民法相続法改正。遺留分請求が金銭債権となることの根拠条文は。

相続法改正で変わった遺留分制度

2018年に成立した改正相続法(民法 相続編)により、遺留分の制度が一部改正され、2019年7月1日から施行されています。これにより、従来は現物での減殺が基本であった遺留分請求が、侵害額を金銭で支払うべきという価格での弁済となりました。

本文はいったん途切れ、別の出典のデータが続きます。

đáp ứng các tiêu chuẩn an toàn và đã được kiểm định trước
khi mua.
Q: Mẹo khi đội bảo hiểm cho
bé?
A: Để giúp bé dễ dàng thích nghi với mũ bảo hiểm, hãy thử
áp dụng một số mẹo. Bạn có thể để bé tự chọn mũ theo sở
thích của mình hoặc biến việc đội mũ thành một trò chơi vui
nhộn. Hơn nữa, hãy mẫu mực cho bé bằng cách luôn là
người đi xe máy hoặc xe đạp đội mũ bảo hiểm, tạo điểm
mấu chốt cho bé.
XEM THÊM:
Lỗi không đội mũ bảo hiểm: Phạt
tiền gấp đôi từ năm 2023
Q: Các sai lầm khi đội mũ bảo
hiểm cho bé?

では、遺留分が原則として金銭債権となtったという点は、条文のどこから読み取る事ができるでしょうか。

金銭債権となった旨の条文

遺留分が金銭債権となった旨の根拠条文は、下記の通りです。

(遺留分侵害額の請求)
第千四十六条 遺留分権利者及びその承継人は、受遺者(特定財産承継遺言により財産を承継し又は相続分の指定を受けた相続人を含む。以下この章において同じ。)又は受贈者に対し、遺留分侵害額に相当する金銭の支払を請求することができる
2 遺留分侵害額は、第千四十二条の規定による遺留分から第一号及び第二号に掲げる額を控除し、これに第三号に掲げる額を加算して算定する。
一 遺留分権利者が受けた遺贈又は第九百三条第一項に規定する贈与の価額
二 第九百条から第九百二条まで、第九百三条及び第九百四条の規定により算定した相続分に応じて遺留分権利者が取得すべき遺産の価額
三 被相続人が相続開始の時において有した債務のうち、第八百九十九条の規定により遺留分権利者が承継する債務(次条第三項において「遺留分権利者承継債務」という。)の額

遺留分を侵害する内容の遺言書を作成すること自体は可能ですが、安易に作成してしまうと、後に取返しのつかないトラブルに発展することにもなりかねません。遺留分を侵害する遺言書を作成する場合には、遺留分侵害額の請求をされる可能性や、請求された際の支払い原資などよく検討の上、作成するようにしましょう。